- Born: 1 January 1974 (age 51)
- Origin: Lahti, Finland
- Occupation(s): musician, artist, record producer, academic
- Website: Antti Sakari Saario

= Antti Sakari Saario =

Antti Saario is a contemporary electroacoustic composer and academic.

==Biography==
Born in 1974 in Lahti, Finland, Antti Sakari Saario graduated in mathematics and electronic music at Keele University in 1997.

He continued his studies in composition under Jonty Harrison at the University of Birmingham - working with Birmingham ElectroAcoustic Sound Theatre ( BEAST ) - receiving his PhD from Birmingham University in 2002 (PhD, University of Birmingham, School of Humanities, Department of Music, 2002). His numerous postgraduate compositions have been performed in a variety of venues and through a wide range of mediums - Most notably B-Side (1998) — A Fixed media composition. This was Released on Spike Works from BEAST — vol. 1. London: Sargasso Records. It was further featured in the Canadian Electroacoustic Community’s release Presence II . B-Side (1998) was positively reviewed by Rajmil Fischman in Sonic Arts Network's publication Diffusion, reprinted in eContact!.

After a period of experimental work in Norway, Antti Sakari Saario undertook his current teaching post at Falmouth University. His second wave of non-commercial compositional output began to emerge in the 2006 and has continued to date. Notable compositions have included :

Making Space: When The Curtain Falls (2007) - an acousmatic play for multichannel playback system and blacked-out space, performed as part of Nuffield Theatre's Making Space 2007 bursary/mini-residency scheme. This work was featured at ACMC 2008, Sydney Conservatorium of Music - The University of Sydney, Australia in July 2008.
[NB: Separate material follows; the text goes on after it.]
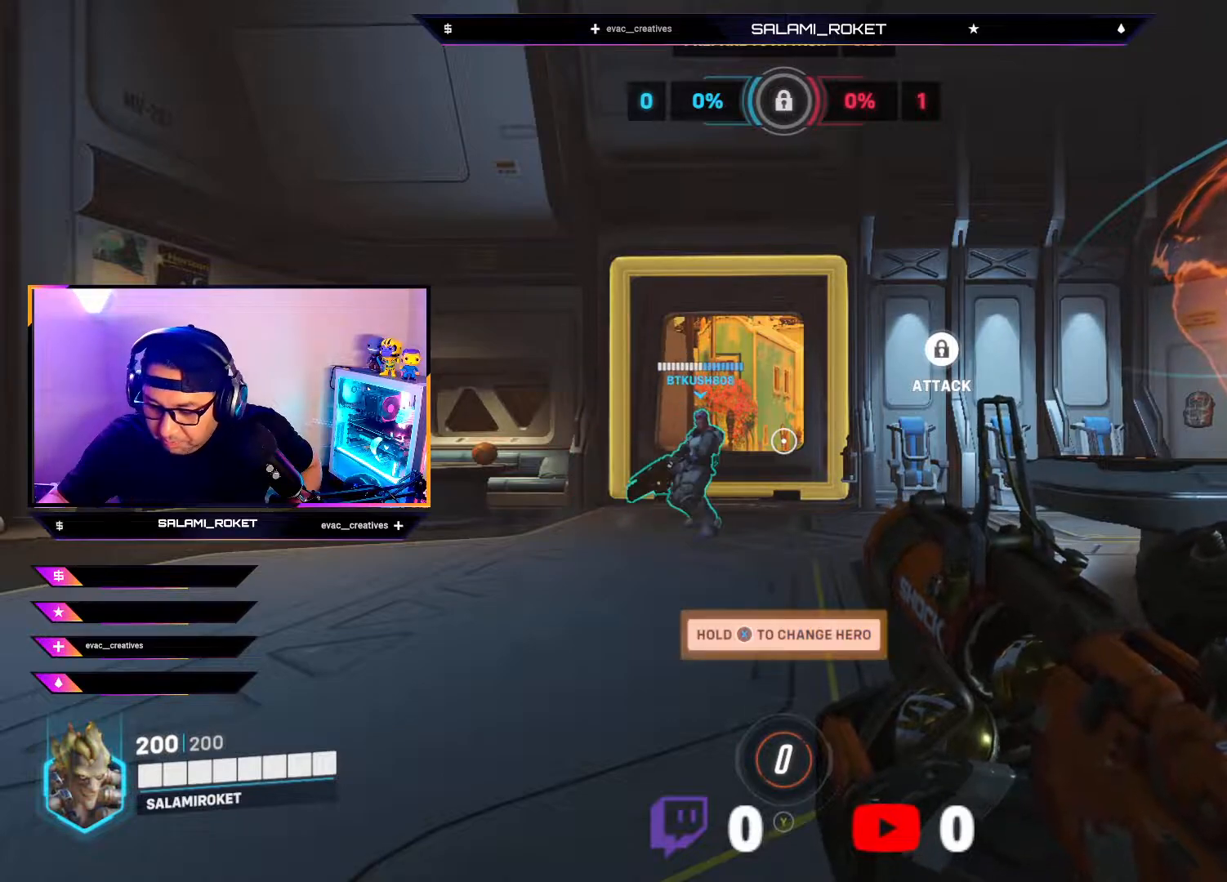
{"buttons": [], "left_stick": "center", "right_stick": "center", "events": []}
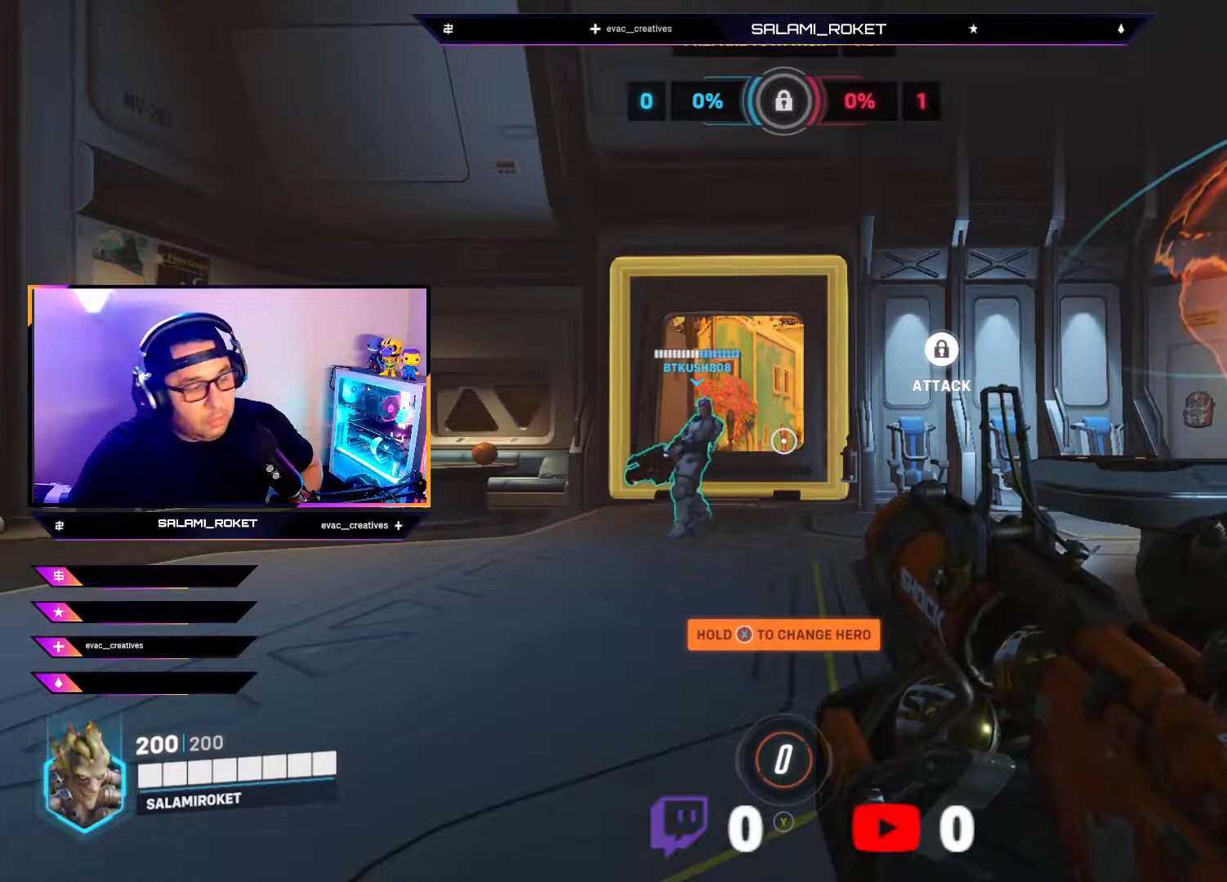
{"buttons": [], "left_stick": "up", "right_stick": "center", "events": [[250, "left_stick", "up"]]}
Flocking: an improvatorio (2007-) for voices, string quartet and live-electronics. A free improvisation led by Steve Lewis in collaboration with David Prior. This was a site specific performance at Ashton Memorial as part of Lancaster Jazz Festival. . It subsequently featured at View Two Gallery, Liverpool, UK on Sept 6th, 2007. . A DVD of the Jazz Festival performance was produced with a 5.1 surround audio recording by David Prior, Saario and video artist Jenny McCabe.

=== Influences ===
Saario's work reflect his evolution as a composer - he readily acknowledges the influence of his tutors and collaborators on his work. Jonty Harrison, David Prior, Iain Armstrong and Robert Penman have left a telling influence on his sonic production. One characteristic feature of Dr Saarios work is his willingness to counterbalance within his work a wide range of aesthetic and academic approaches. The literary output of William S. Burroughs has been evident since his earliest compositions. The philosophy of Deleuze and Guattari and the filmwork of David Lynch and the Dogma 95 collaboration in particular underpin his composition as well as his academic approach. Since 2001 majority of his output has been collaborative, and in many instances interdisciplinary (e.g. 'The Hollywoods' and 'Aboriginal Terraformations' with visual artist Amanda Newall, and the [zygote] concept with composer and musicologist Martin Iddon). His personal interests in martial arts can be clearly evidenced in his recent work - Making Space: When The Curtain Falls (2007) . Saario is a senior student of Nick Hudis - acclaimed bodyworker and Qigong teacher.